WHAT TO WORK ON:
Give the number of lines in the data below that contain "hand", and only that number.

── DATA

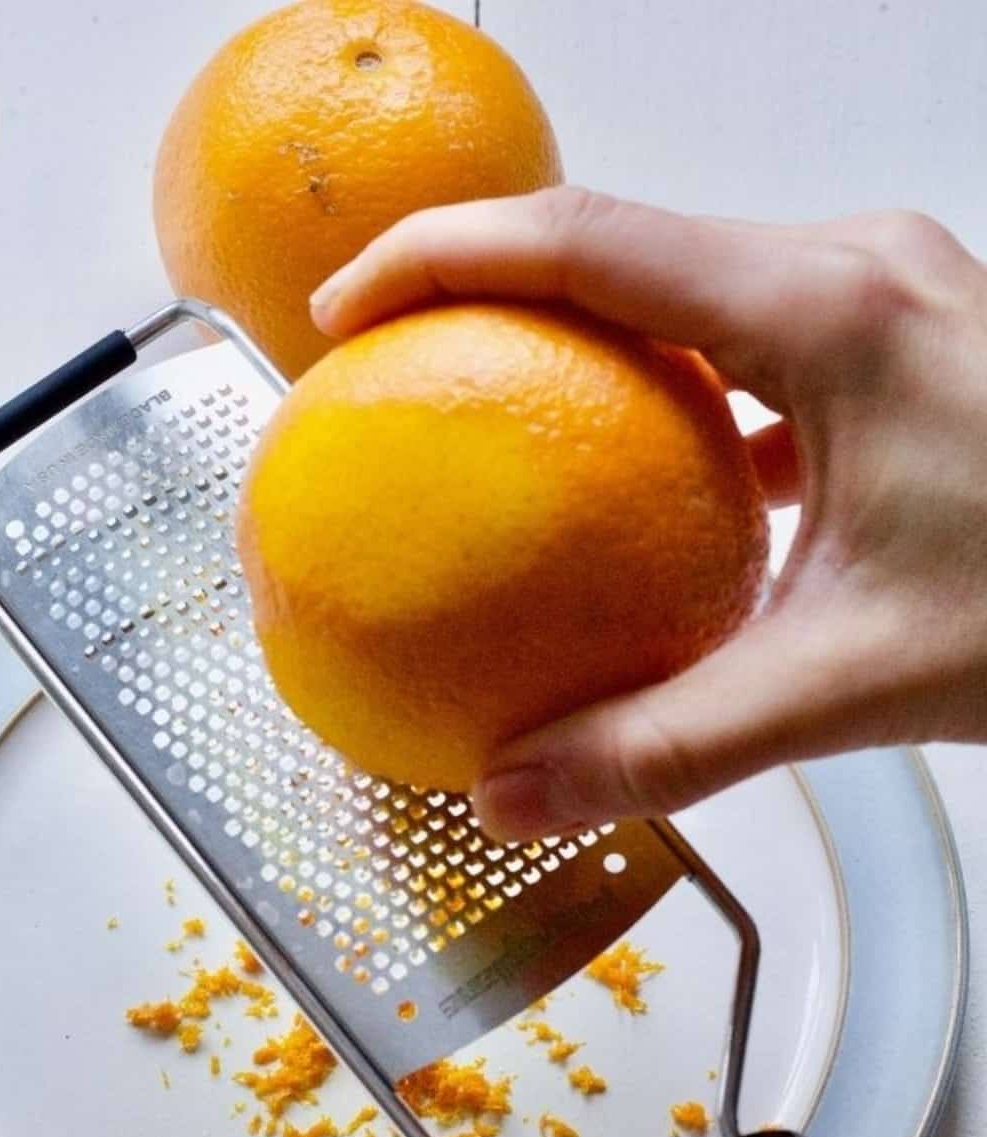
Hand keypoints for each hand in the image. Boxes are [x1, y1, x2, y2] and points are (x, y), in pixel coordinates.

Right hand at [311, 191, 986, 840]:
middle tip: (382, 363)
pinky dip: (656, 397)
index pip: (588, 242)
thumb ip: (667, 742)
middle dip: (485, 288)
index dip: (442, 259)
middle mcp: (856, 272)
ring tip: (474, 412)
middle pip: (620, 242)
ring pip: (681, 287)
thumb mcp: (847, 683)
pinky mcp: (895, 346)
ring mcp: (883, 299)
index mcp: (833, 310)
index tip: (343, 309)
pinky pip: (738, 344)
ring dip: (570, 339)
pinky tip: (622, 485)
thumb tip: (514, 792)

────

ANSWER TO THE EXERCISE:
2